Homaloxestis turbinata

Scientific classification
- Kingdom: Animalia
- Phylum: Arthropoda
- Class: Insecta
- Order: Lepidoptera
- Family: Lecithoceridae
- Genus: Homaloxestis
- Species: H. turbinata
- Binomial name: Homaloxestis turbinata Meyrick, 1910

= Homaloxestis turbinata =

- Authority: Meyrick, 1910

Species of moth

Homaloxestis turbinata is a moth in the family Lecithoceridae. It was described by Edward Meyrick in 1910. It is found in Assam, India.
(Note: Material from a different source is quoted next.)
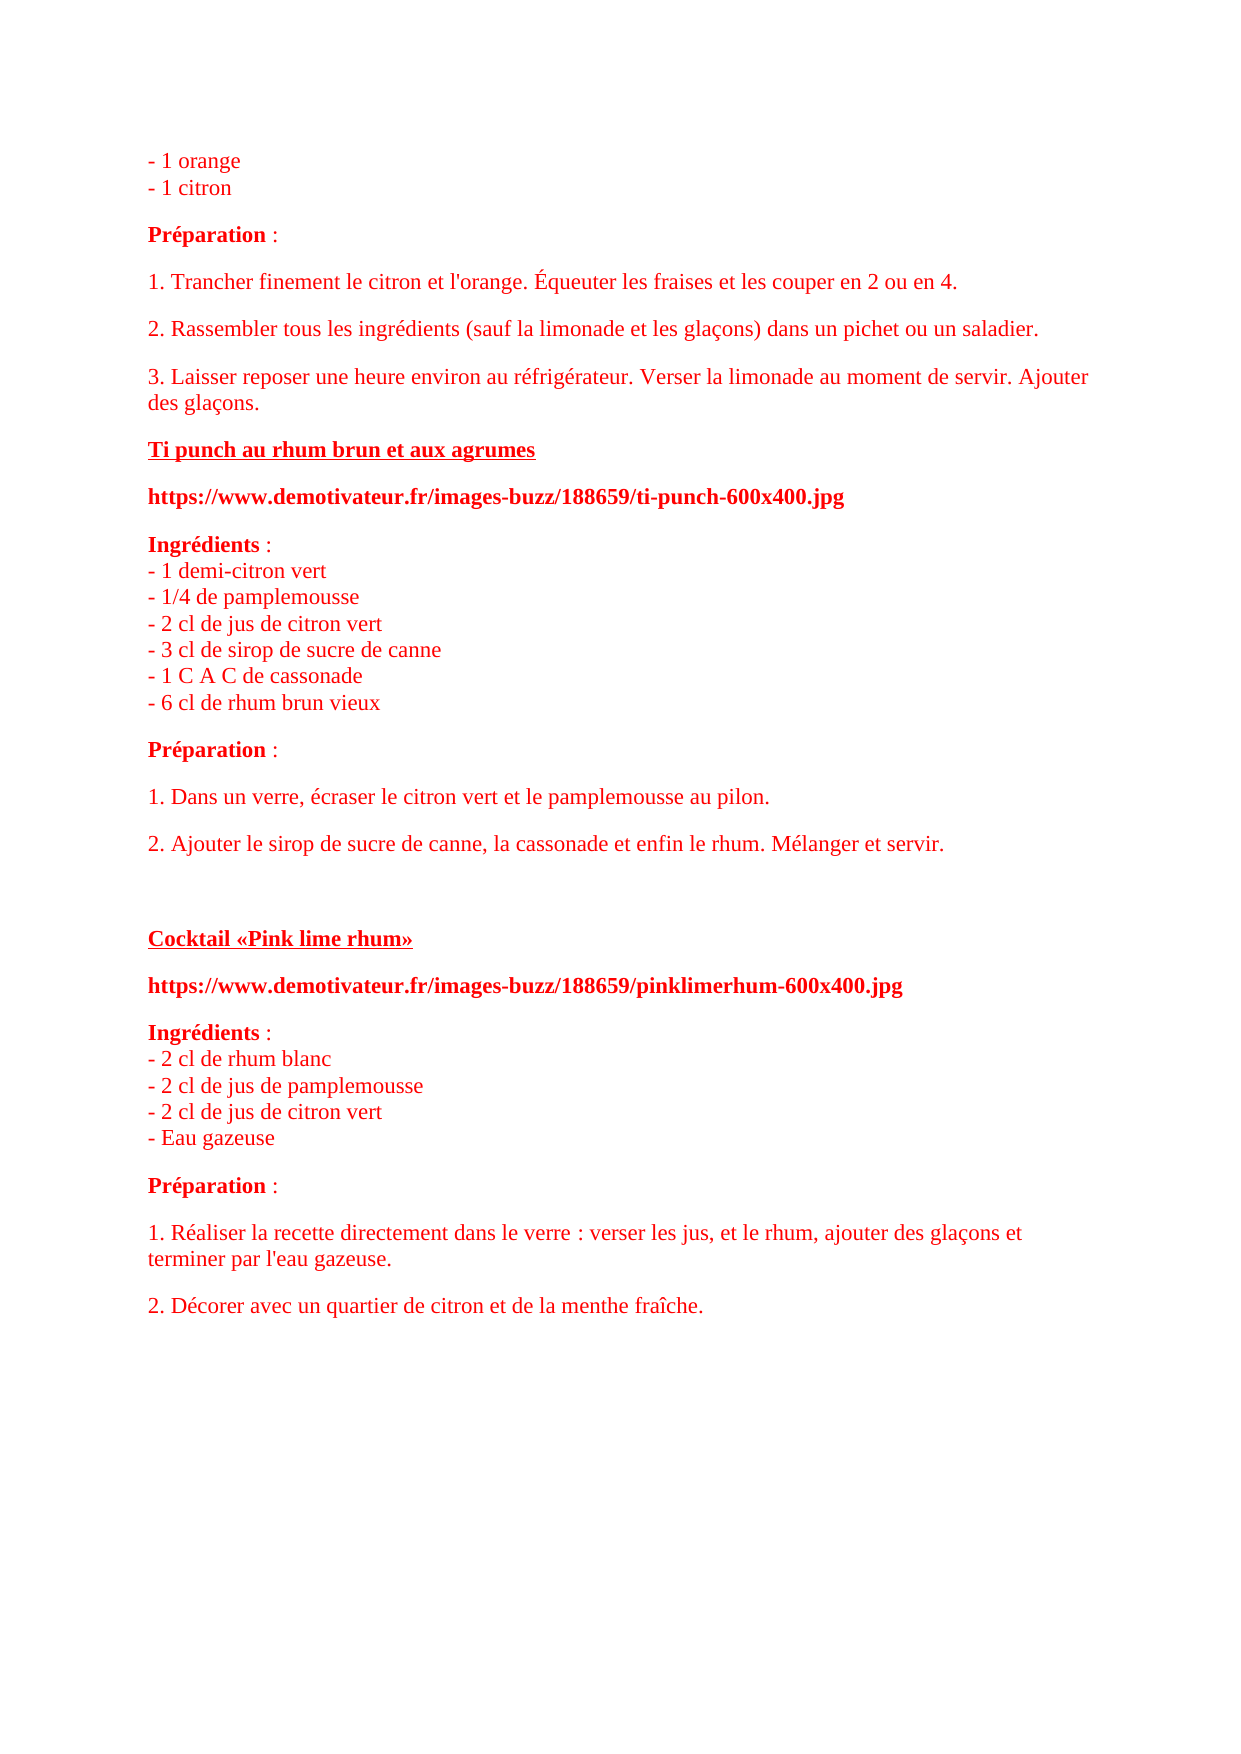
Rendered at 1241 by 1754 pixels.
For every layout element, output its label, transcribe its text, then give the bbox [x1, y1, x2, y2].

The wingspan is about 13 mm. The forewings are ochreous yellow, with some scattered dark fuscous scales and a small dark fuscous spot on the base of the costa. The plical and first discal stigmata are represented by small nearly adjacent dark fuscous spots, the former slightly anterior. There is a triangular dark fuscous blotch on the costa at about two-thirds, its apex is produced and reaching three-fourths of the way across the wing. There is also a cloudy dark fuscous streak along the upper three-fourths of the termen. The hindwings are pale ochreous yellowish with a dark grey streak along the termen, on the lower half more broadly suffused with lighter grey, and connected with an oblique dark grey linear mark on the transverse vein.